EXERCISE REQUIREMENTS:
Which lines in the data below contain the word "offset"? Copy each of them.

Stored data entries:
<<<<

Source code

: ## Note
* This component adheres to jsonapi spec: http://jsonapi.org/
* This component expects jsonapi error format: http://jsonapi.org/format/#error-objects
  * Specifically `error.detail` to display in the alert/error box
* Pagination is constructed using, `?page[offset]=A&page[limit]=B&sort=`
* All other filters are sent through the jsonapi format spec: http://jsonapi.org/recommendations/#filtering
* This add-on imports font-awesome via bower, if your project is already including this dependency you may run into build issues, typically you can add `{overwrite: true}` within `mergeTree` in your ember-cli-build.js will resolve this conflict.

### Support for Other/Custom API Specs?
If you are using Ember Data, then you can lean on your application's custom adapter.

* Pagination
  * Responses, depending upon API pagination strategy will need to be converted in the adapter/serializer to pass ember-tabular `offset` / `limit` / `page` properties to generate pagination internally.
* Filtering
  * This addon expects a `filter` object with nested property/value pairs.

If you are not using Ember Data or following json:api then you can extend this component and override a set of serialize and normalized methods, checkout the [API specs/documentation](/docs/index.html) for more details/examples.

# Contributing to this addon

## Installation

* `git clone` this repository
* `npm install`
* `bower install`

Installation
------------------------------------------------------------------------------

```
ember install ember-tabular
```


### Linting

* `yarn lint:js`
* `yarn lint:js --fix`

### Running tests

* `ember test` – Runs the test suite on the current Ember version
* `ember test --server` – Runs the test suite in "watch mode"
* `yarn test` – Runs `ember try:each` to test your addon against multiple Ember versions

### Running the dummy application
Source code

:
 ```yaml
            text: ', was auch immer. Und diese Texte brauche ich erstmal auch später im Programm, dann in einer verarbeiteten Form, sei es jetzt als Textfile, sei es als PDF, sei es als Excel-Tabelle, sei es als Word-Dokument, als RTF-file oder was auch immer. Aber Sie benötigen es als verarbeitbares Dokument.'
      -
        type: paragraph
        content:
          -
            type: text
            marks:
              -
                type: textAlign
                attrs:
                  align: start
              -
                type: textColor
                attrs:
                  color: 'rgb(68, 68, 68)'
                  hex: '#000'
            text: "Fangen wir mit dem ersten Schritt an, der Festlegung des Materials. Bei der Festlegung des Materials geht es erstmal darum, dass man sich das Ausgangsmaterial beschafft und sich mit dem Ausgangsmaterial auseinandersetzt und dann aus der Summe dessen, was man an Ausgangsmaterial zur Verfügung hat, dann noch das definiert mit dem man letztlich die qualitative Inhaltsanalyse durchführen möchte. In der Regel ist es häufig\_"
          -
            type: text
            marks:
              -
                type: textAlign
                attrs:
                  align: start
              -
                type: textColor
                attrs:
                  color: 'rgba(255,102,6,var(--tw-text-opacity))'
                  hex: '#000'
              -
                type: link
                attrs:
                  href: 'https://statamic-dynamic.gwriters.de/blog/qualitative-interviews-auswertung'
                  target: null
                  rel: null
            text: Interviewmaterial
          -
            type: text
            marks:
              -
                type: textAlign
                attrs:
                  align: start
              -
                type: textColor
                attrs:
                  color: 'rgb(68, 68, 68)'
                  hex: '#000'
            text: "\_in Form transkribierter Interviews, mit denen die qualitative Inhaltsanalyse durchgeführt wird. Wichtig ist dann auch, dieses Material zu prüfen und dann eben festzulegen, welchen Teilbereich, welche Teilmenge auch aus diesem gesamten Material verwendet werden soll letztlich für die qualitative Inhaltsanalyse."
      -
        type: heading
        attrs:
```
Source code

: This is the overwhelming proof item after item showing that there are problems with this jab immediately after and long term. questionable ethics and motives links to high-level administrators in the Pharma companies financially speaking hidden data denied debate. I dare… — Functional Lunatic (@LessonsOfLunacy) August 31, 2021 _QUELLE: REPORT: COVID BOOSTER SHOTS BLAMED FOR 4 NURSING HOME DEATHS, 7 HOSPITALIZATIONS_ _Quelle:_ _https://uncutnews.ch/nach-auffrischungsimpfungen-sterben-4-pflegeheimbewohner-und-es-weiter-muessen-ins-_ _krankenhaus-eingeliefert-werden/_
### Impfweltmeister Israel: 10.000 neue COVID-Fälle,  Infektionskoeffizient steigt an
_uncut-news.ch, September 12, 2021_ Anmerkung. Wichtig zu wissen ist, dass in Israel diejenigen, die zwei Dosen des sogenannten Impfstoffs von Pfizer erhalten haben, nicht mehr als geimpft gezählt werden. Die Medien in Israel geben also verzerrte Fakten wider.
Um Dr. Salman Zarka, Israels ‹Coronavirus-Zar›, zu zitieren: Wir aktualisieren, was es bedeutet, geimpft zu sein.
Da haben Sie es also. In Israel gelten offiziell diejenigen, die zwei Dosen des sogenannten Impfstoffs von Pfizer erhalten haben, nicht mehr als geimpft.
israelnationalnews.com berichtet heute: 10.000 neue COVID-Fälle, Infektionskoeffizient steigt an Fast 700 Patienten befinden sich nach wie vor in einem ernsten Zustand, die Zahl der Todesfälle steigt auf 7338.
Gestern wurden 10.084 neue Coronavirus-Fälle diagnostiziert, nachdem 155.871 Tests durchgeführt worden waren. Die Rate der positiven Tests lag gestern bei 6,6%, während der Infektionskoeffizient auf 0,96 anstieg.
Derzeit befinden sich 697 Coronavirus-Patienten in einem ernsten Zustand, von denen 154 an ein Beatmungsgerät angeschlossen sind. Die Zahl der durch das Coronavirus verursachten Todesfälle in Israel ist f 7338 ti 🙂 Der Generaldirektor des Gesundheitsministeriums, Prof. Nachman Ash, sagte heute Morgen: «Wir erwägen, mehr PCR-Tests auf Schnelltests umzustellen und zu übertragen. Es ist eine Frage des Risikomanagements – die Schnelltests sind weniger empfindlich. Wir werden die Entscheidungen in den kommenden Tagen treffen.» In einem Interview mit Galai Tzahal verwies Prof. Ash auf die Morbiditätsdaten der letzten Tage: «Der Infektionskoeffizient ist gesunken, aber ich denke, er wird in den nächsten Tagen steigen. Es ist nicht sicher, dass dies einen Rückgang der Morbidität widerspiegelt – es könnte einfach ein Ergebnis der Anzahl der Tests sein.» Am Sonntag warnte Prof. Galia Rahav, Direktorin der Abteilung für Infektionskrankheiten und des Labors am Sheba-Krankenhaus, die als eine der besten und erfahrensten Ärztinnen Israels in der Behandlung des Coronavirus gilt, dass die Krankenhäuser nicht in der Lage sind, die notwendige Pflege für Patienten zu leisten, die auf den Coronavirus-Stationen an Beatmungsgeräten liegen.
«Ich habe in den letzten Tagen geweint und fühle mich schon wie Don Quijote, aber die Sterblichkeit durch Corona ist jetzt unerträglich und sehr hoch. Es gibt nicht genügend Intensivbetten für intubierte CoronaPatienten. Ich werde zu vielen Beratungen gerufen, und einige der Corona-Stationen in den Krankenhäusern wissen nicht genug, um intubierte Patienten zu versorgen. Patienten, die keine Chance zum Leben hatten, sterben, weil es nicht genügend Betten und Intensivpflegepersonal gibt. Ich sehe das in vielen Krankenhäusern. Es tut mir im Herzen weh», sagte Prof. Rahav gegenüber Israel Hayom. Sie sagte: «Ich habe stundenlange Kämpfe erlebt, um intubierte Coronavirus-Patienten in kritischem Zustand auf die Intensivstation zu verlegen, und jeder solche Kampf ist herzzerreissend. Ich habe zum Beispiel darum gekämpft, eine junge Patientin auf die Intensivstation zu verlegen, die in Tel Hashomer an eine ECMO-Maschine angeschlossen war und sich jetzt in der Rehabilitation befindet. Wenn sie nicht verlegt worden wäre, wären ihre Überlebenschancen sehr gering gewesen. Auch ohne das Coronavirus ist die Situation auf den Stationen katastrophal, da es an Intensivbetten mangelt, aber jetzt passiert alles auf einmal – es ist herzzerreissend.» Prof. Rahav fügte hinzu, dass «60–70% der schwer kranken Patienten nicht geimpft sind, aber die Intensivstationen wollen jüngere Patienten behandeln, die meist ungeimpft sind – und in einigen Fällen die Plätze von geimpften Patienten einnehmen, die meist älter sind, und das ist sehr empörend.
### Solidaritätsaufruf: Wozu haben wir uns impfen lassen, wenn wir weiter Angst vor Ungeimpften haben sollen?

>>>>

WORKED SOLUTION:
* Pagination is constructed using, `?page[offset]=A&page[limit]=B&sort=`
  * Responses, depending upon API pagination strategy will need to be converted in the adapter/serializer to pass ember-tabular `offset` / `limit` / `page` properties to generate pagination internally.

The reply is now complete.